*** Block opens ***

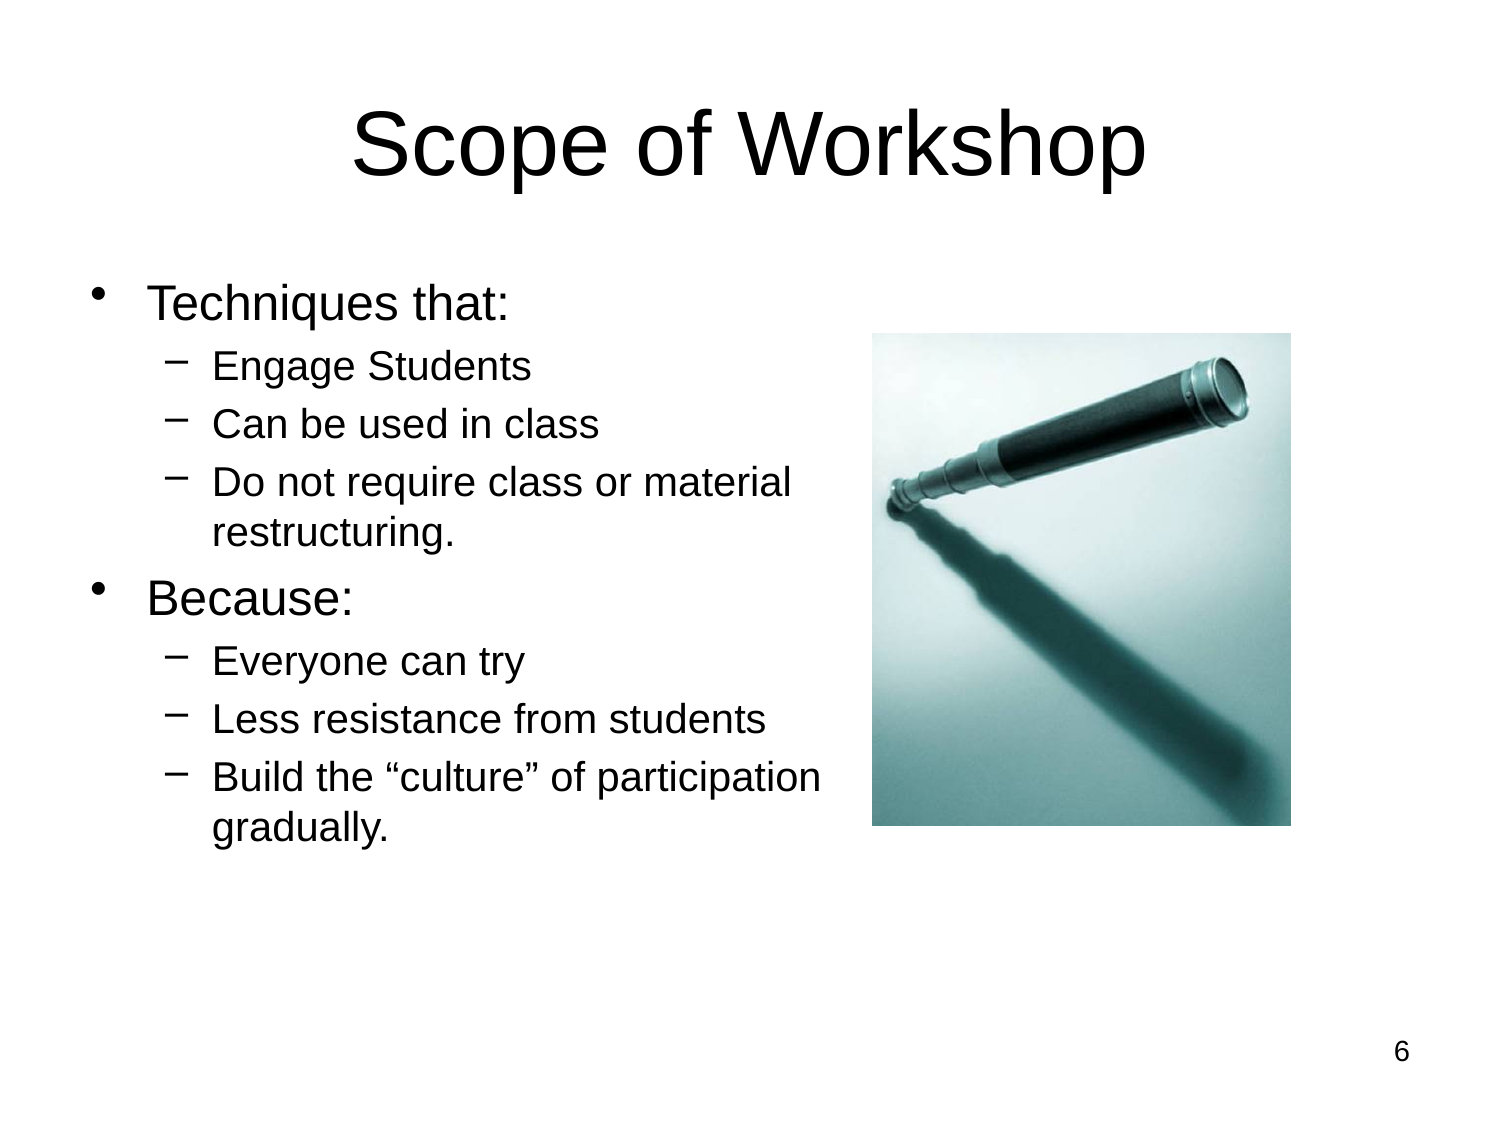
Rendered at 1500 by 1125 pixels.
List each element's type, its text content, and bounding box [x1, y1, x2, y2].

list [872, 333, 1292, 826]
slide_number 6 [1074, 1024, 1426, 1103]
list Techniques that: Engage Students Can be used in class Do not require class or material restructuring. Because: Everyone can try Less resistance from students Build the “culture” of participation gradually. [74, 262, 861, 1006]
title Scope of Workshop [74, 44, 1426, 233]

*** Block closes ***

An exact copy of the listing is required; return it without any pictures.

Rendered at 1500 by 1125 pixels.
List each element's type, its text content, and bounding box [x1, y1, x2, y2].

list [872, 333, 1292, 826]
slide_number 6 [1074, 1024, 1426, 1103]
list Techniques that: Engage Students Can be used in class Do not require class or material restructuring. Because: Everyone can try Less resistance from students Build the “culture” of participation gradually. [74, 262, 861, 1006]
title Scope of Workshop [74, 44, 1426, 233]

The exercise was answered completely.